(MATERIAL SUPPLIED)

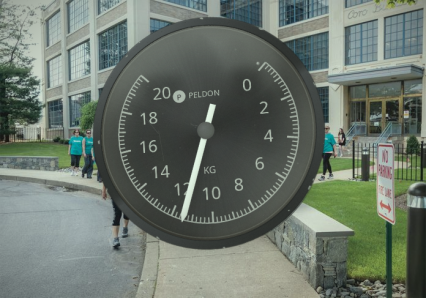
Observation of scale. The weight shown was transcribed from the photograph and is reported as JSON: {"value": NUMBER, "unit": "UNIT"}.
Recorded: {"value": 11.4, "unit": "kg"}
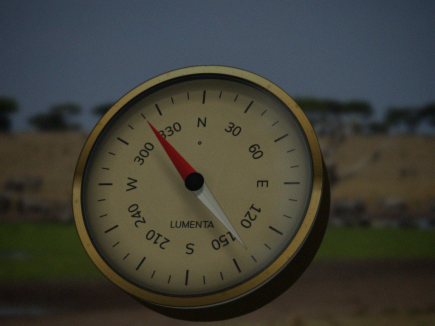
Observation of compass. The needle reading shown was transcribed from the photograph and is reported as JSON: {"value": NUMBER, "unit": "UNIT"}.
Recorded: {"value": 320, "unit": "°"}
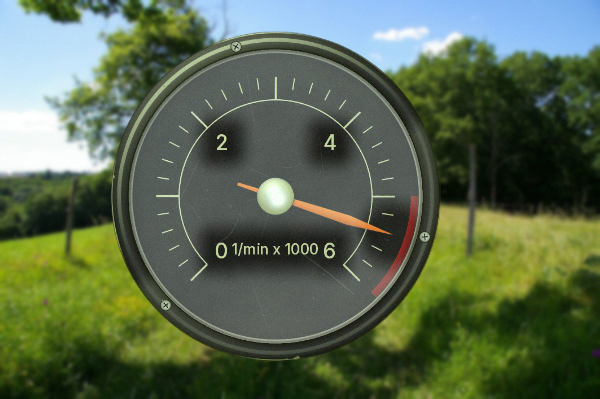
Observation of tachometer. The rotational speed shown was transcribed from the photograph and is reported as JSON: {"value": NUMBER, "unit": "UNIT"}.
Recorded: {"value": 5400, "unit": "rpm"}
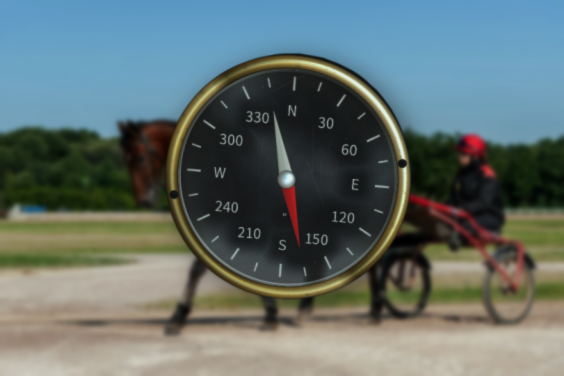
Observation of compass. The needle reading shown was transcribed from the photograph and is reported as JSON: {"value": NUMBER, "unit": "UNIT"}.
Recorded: {"value": 165, "unit": "°"}
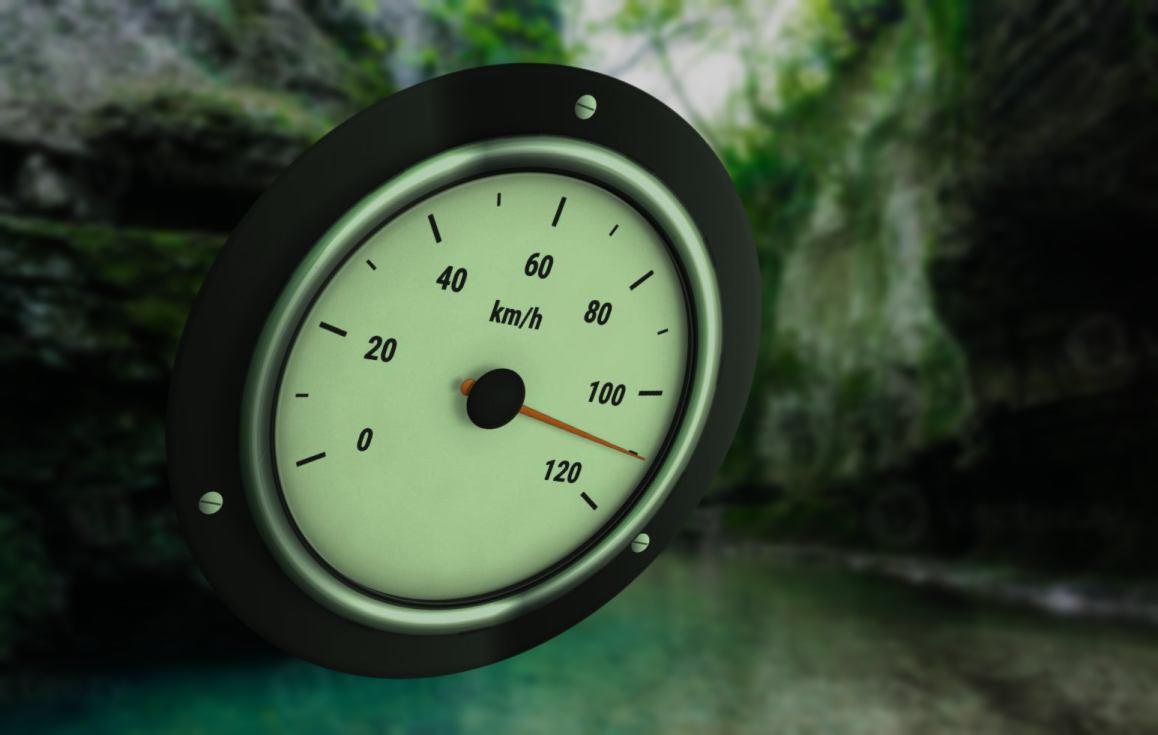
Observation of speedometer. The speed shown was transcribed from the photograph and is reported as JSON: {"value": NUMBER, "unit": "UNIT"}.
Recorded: {"value": 110, "unit": "km/h"}
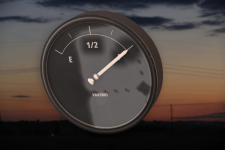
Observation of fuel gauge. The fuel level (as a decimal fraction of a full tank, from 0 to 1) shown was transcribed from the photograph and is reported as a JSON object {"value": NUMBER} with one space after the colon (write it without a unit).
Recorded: {"value": 1}
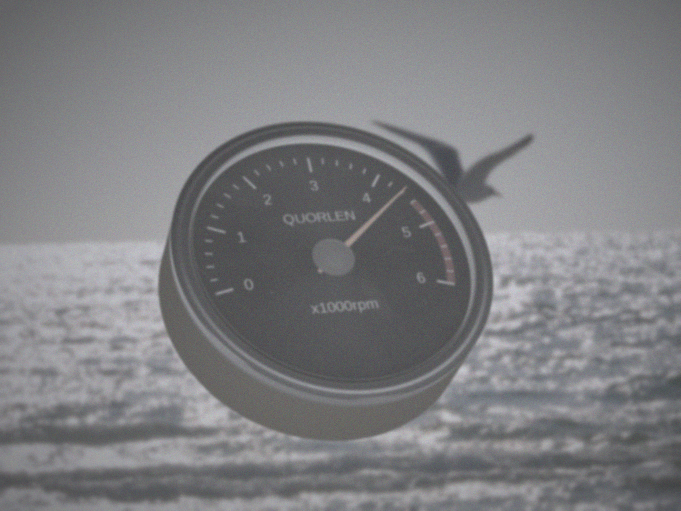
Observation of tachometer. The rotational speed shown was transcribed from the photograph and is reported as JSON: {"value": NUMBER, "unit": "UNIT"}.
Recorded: {"value": 4400, "unit": "rpm"}
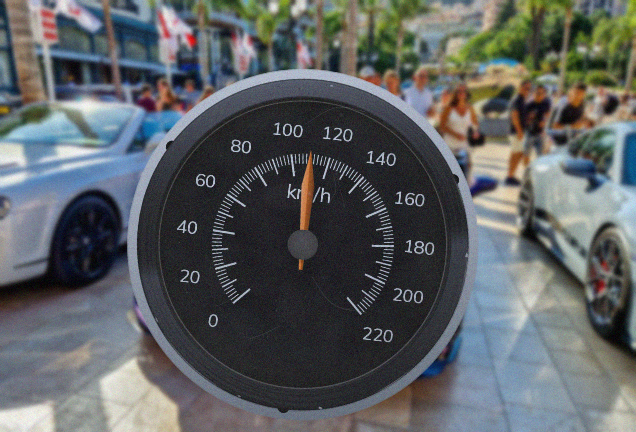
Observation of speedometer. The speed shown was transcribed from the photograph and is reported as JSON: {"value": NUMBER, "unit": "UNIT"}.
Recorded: {"value": 110, "unit": "km/h"}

(End MATERIAL SUPPLIED)

TASK ITEM:
Arrange every line of the records above as a numbered list, skipping blank lines and leaving the pictures out.

RESULT OF THIS TASK:
1. Observation of scale. The weight shown was transcribed from the photograph and is reported as JSON: {"value": NUMBER, "unit": "UNIT"}.
2. Recorded: {"value": 11.4, "unit": "kg"}
3. Observation of compass. The needle reading shown was transcribed from the photograph and is reported as JSON: {"value": NUMBER, "unit": "UNIT"}.
4. Recorded: {"value": 320, "unit": "°"}
5. Observation of tachometer. The rotational speed shown was transcribed from the photograph and is reported as JSON: {"value": NUMBER, "unit": "UNIT"}.
6. Recorded: {"value": 5400, "unit": "rpm"}
7. Observation of compass. The needle reading shown was transcribed from the photograph and is reported as JSON: {"value": NUMBER, "unit": "UNIT"}.
8. Recorded: {"value": 165, "unit": "°"}
9. Observation of speedometer. The speed shown was transcribed from the photograph and is reported as JSON: {"value": NUMBER, "unit": "UNIT"}.
10. Recorded: {"value": 110, "unit": "km/h"}
11. Observation of fuel gauge. The fuel level (as a decimal fraction of a full tank, from 0 to 1) shown was transcribed from the photograph and is reported as a JSON object {"value": NUMBER} with one space after the colon (write it without a unit).
12. Recorded: {"value": 1}
13. Observation of tachometer. The rotational speed shown was transcribed from the photograph and is reported as JSON: {"value": NUMBER, "unit": "UNIT"}.
14. Recorded: {"value": 4400, "unit": "rpm"}
15. Observation of speedometer. The speed shown was transcribed from the photograph and is reported as JSON: {"value": NUMBER, "unit": "UNIT"}.
16. Recorded: {"value": 110, "unit": "km/h"}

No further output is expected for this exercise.